> **Assignment**
Repeat the following data exactly, omitting pictures.

-- Dataset extract follows --

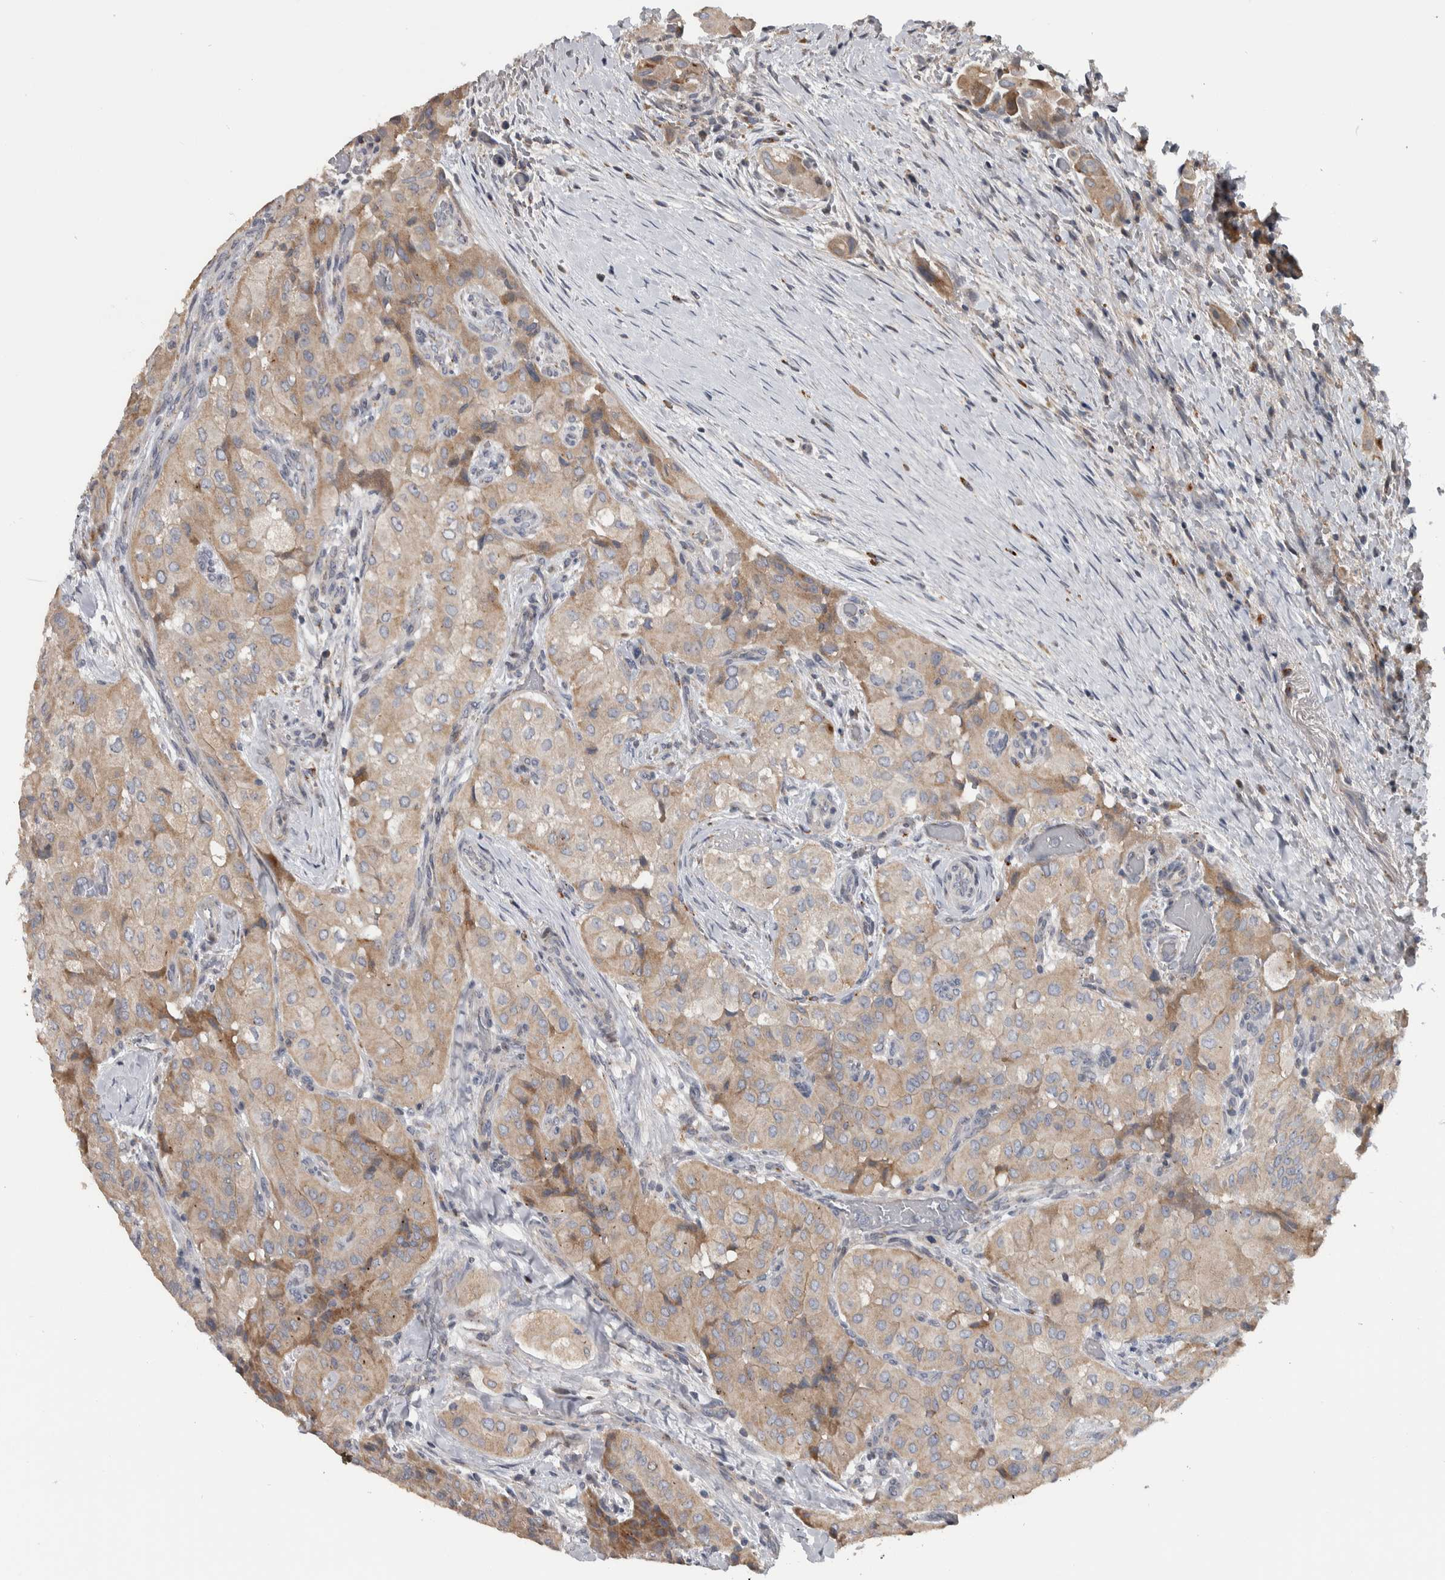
{"staining": {"intensity": "weak", "quantity": "25%-75%", "location": "cytoplasmic/membranous"}, "tissue": "thyroid cancer", "cell_type": "Tumor cells", "image_type": "cancer", "snomed": [{"axis": "morphology", "description": "Papillary adenocarcinoma, NOS"}, {"axis": "topography", "description": "Thyroid gland"}], "caption": "Immunohistochemical staining of papillary adenocarcinoma (thyroid) reveals low levels of weak cytoplasmic/membranous protein staining in approximately 25%-75% of tumor cells.", "gene": "FAM83G", "patient": {"sex": "female", "age": 59}}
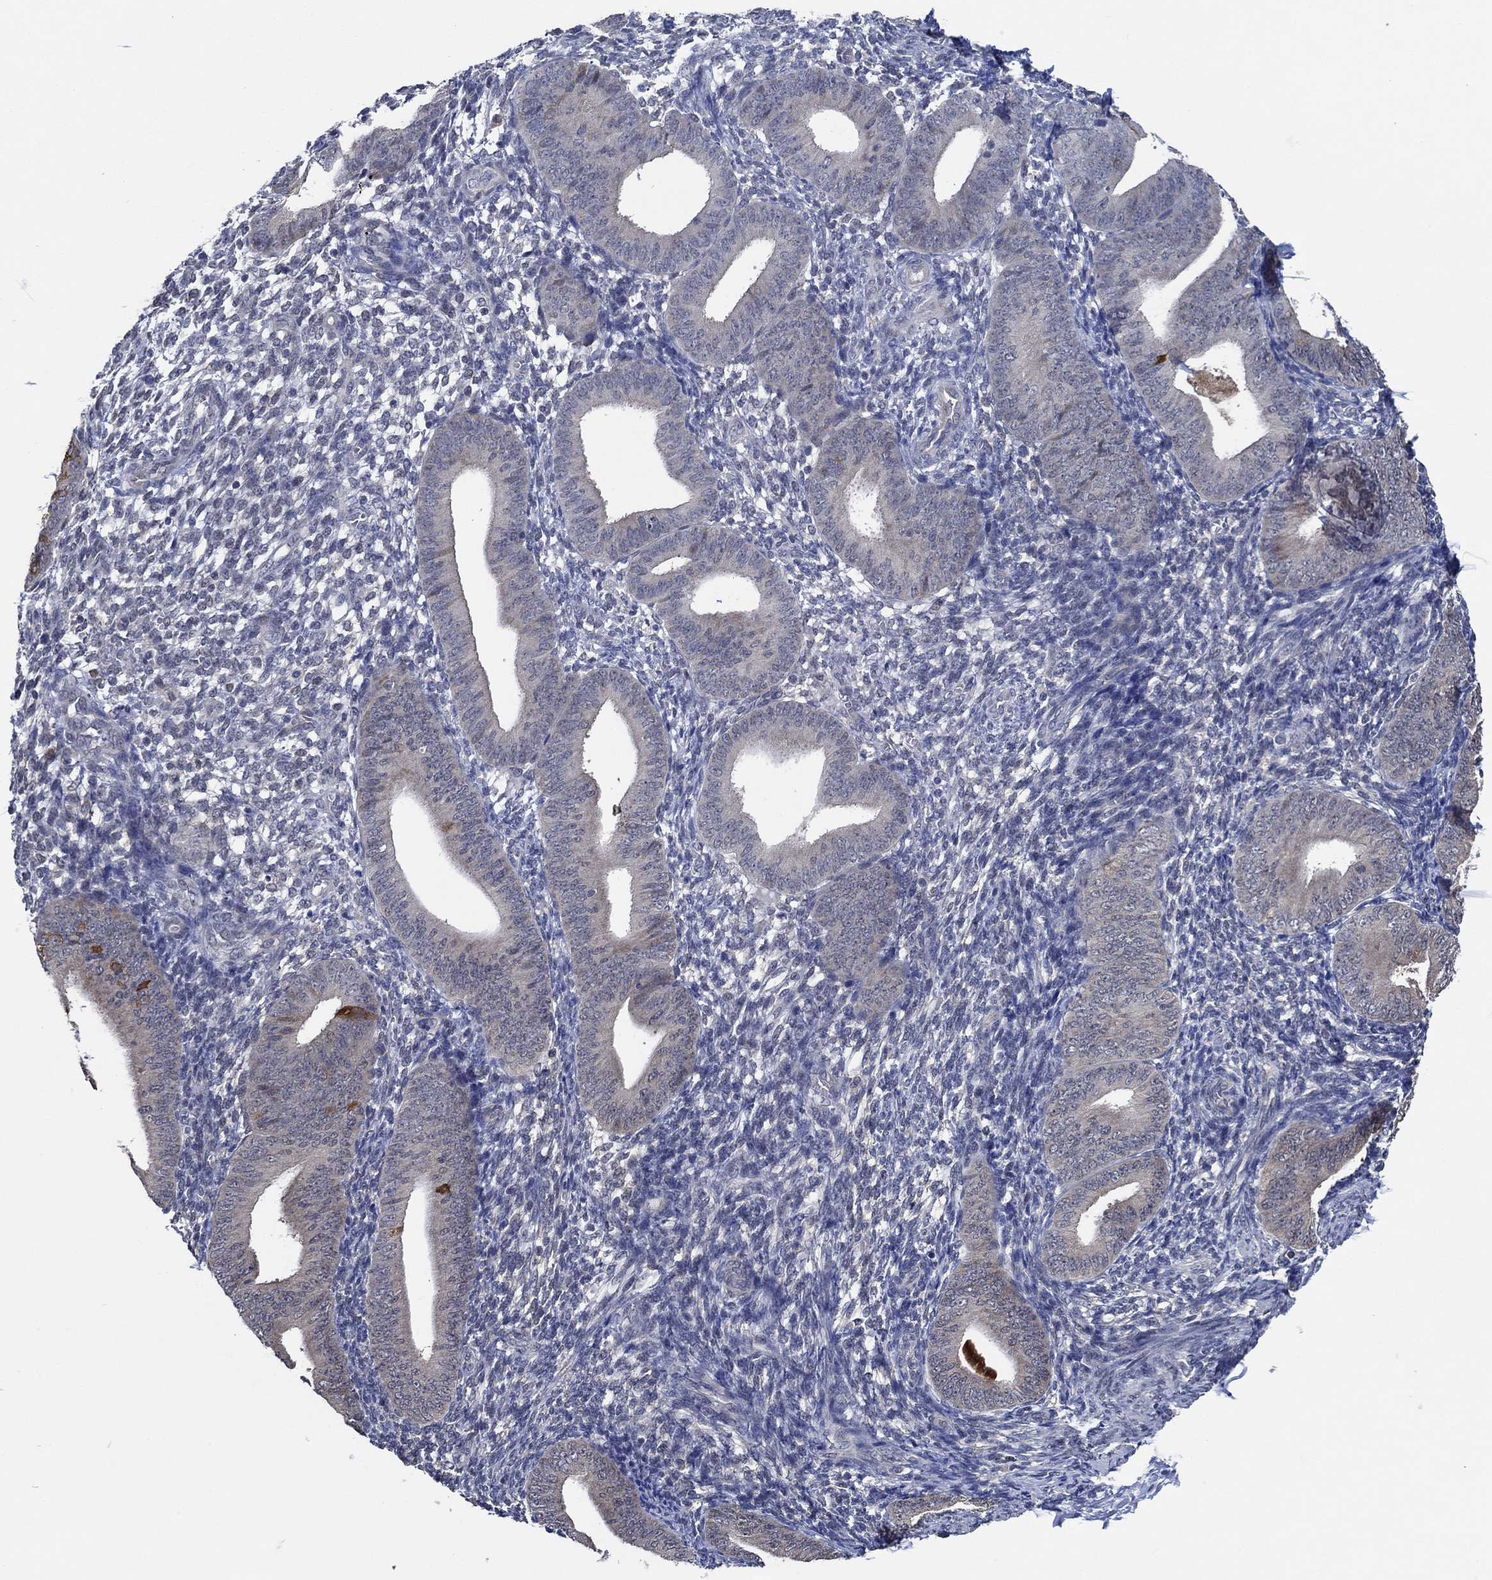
{"staining": {"intensity": "negative", "quantity": "none", "location": "none"}, "tissue": "endometrium", "cell_type": "Cells in endometrial stroma", "image_type": "normal", "snomed": [{"axis": "morphology", "description": "Normal tissue, NOS"}, {"axis": "topography", "description": "Endometrium"}], "caption": "The IHC micrograph has no significant staining in cells in endometrial stroma of endometrium.", "gene": "DACT1", "patient": {"sex": "female", "age": 39}}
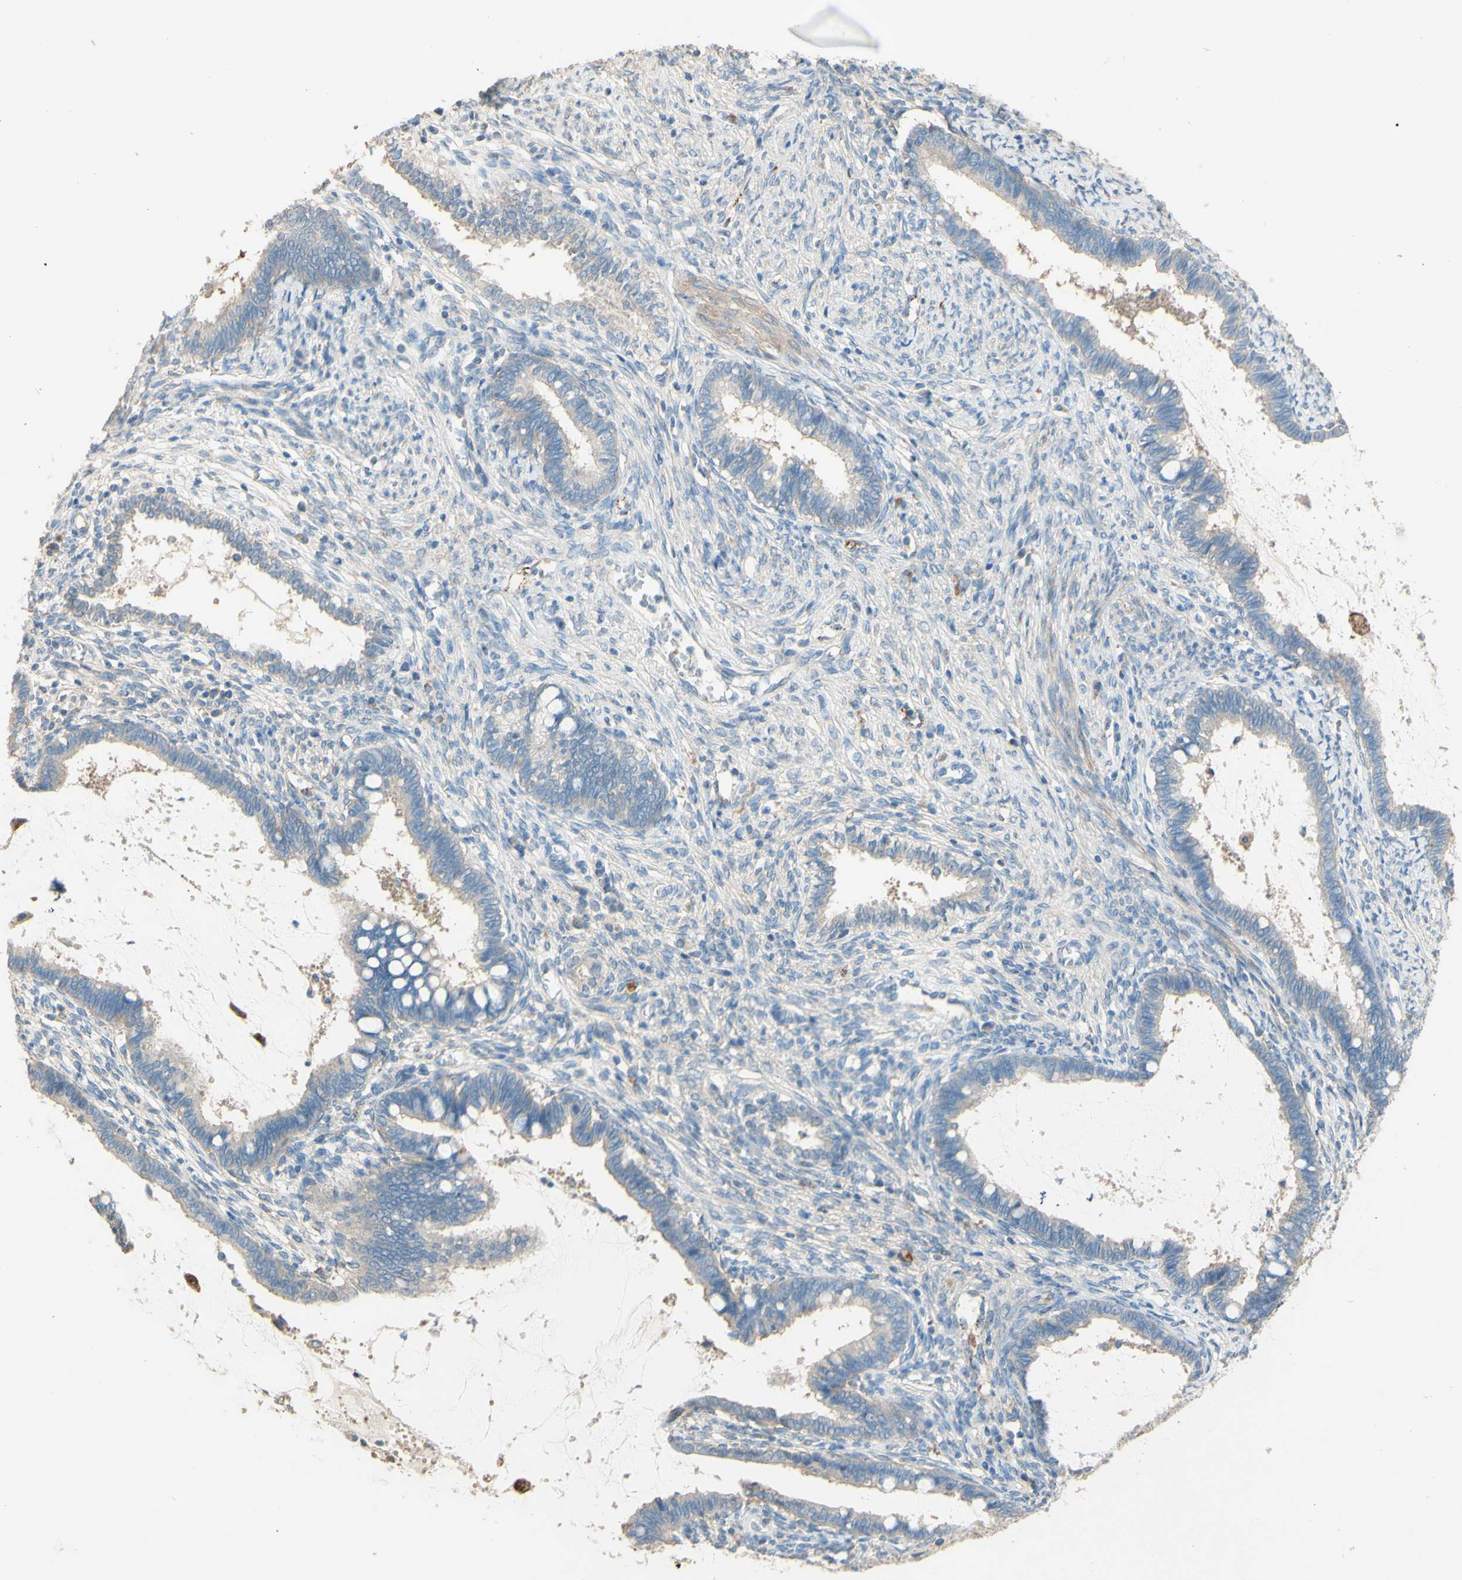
{"staining": {"intensity": "weak", "quantity": "25%-75%", "location": "cytoplasmic/membranous"}, "tissue": "cervical cancer", "cell_type": "Tumor cells", "image_type": "cancer", "snomed": [{"axis": "morphology", "description": "Adenocarcinoma, NOS"}, {"axis": "topography", "description": "Cervix"}], "caption": "IHC image of neoplastic tissue: cervical cancer stained using immunohistochemistry (IHC) exhibits low levels of weak protein expression localized specifically in the cytoplasmic/membranous of tumor cells, appearing as a cytoplasmic/membranous brown color.", "gene": "DKK3", "patient": {"sex": "female", "age": 44}}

-- Dataset extract concluded --

> **Result of the task**
{"staining": {"intensity": "weak", "quantity": "25%-75%", "location": "cytoplasmic/membranous"}, "tissue": "thyroid cancer", "cell_type": "Tumor cells", "image_type": "cancer", "snomed": [{"axis": "morphology", "description": "Papillary adenocarcinoma, NOS"}, {"axis": "topography", "description": "Thyroid gland"}], "caption": "Immunohistochemical staining of papillary adenocarcinoma (thyroid) reveals low levels of weak cytoplasmic/membranous protein staining in approximately 25%-75% of tumor cells.", "gene": "FAM83G", "patient": {"sex": "female", "age": 59}}
{"staining": {"intensity": "negative", "quantity": "none", "location": "none"}, "tissue": "endometrium", "cell_type": "Cells in endometrial stroma", "image_type": "normal", "snomed": [{"axis": "morphology", "description": "Normal tissue, NOS"}, {"axis": "topography", "description": "Endometrium"}], "caption": "The IHC micrograph has no significant staining in cells in endometrial stroma of endometrium.", "gene": "DACT1", "patient": {"sex": "female", "age": 39}}
{"staining": {"intensity": "weak", "quantity": "25%-75%", "location": "cytoplasmic/membranous"}, "tissue": "cervical cancer", "cell_type": "Tumor cells", "image_type": "cancer", "snomed": [{"axis": "morphology", "description": "Adenocarcinoma, NOS"}, {"axis": "topography", "description": "Cervix"}], "caption": "IHC image of neoplastic tissue: cervical cancer stained using immunohistochemistry (IHC) exhibits low levels of weak protein expression localized specifically in the cytoplasmic/membranous of tumor cells, appearing as a cytoplasmic/membranous brown color.", "gene": "DKK3", "patient": {"sex": "female", "age": 44}}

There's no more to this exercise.